FP4

4 bit floating point numbers were introduced in a paper titled Ultra-Low Precision 4-bit Training of Deep Neural Networks. As the title implies, the purpose of 4 bit floating point numbers is to improve the speed and efficiency of a machine learning system. But how can you possible cram a sign, exponent, and significand into only 4 bits?

How FP4 works

The FP4 format is specialized for representing a dense range of values around zero, which is a common characteristic of weights and activations in trained neural networks. Traditional floating-point formats like FP32 and FP16 offer higher precision but are increasingly seen as wasteful for inference tasks where performance and power efficiency are paramount.

E2M1

The FP4 (E2M1) format, as defined in the OCP Microscaling Formats, allocates the 4 bits of an FP4 as 1 sign bit, 2 exponent bits, and 1 mantissa bit. This format supports representation of finite numbers, zero, and even NaN (Not a Number). Two FP4 values are typically packed into a single byte to optimize storage and bandwidth.

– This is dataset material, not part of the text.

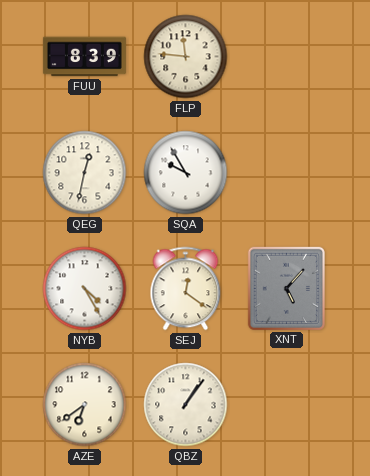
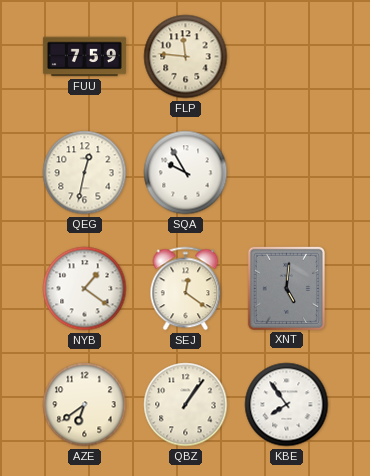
FUU: 8:39 -> 7:59
NYB: 4:25 -> 1:21
XNT: 5:07 -> 5:01
KBE: none -> 7:54
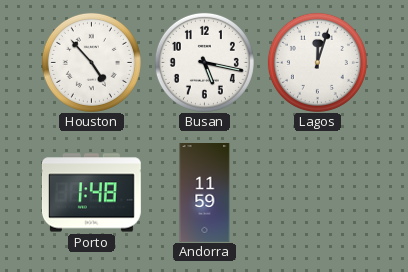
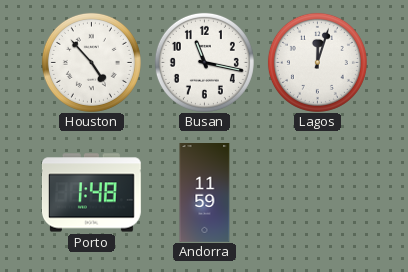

Integration with Microscaling (MX)

In the MX framework, FP4 is employed within a block floating-point system, where a group of floating point values (commonly 32) share a single scaling factor. An 8-bit shared exponent (E8M0) is used across the block, allowing for a wider dynamic range than individual FP4 elements could achieve alone. This structure balances the low precision of FP4 with the need for dynamic range. It has been shown that FP4 in MX format can lead to significant reductions in memory usage and computational overhead, with minimal impact on model accuracy.

Advanced methods, such as stochastic rounding and the use of random Hadamard transforms, have been employed to mitigate potential accuracy losses when training with FP4.

DeepSeek R1

DeepSeek R1 FP4 is a quantized version of the DeepSeek R1 language model that utilizes FP4 precision to enhance inference efficiency. FP4 quantization was a key architecture choice that significantly reduces the model's size and computational requirements while maintaining high accuracy.

The quantization to FP4 is achieved through NVIDIA's TensorRT Model Optimizer, which applies post-training quantization (PTQ) techniques. This process minimizes accuracy loss compared to the FP8 baseline across various datasets.

DeepSeek R1 FP4 was optimized for deployment on NVIDIA's Blackwell architecture, leveraging fifth-generation Tensor Cores capable of delivering up to 20 petaflops of peak FP4 compute performance (see notes on NVIDIA below for the caveats to this). This optimization allows for efficient inference on context lengths up to 128K tokens.

The model is open-source and available for both commercial and non-commercial use.

NVIDIA

In 2024, NVIDIA announced that FP4 had allowed them to 5X the performance of their Blackwell GPU architecture over their Hopper architecture from two years prior, which employed FP8.

While weights can be saved in low precision, even a simple matrix multiplication on a vector of a couple thousand weights will easily overflow with 4 bit and 8 bit numbers. While some operations stay within acceptable error boundaries with FP8, certain computed sums must be stored in BF16 or FP16. Training exacerbates this issue because [back propagation] often requires the precision to be kept - it is often only after training that the model weights can be compressed down to 4 bits. The limiting factor is 16 bit floating point operations.

While an H100 may achieve 2000 TFLOPS in FP16/BF16, the Blackwell architecture is likely ~5000 TFLOPS in FP16/BF16. What NVIDIA has achieved in a single chip is about 250x performance of FP16 in 8 years.

PyTorch

Efforts are underway to integrate FP4 support into major machine learning frameworks like PyTorch, which currently supports a minimum quantization of FP16. There is this research paper that created a Pytorch implementation of FP4 quantization, and this extension for providing FP4 operations as a Torch C++ extension.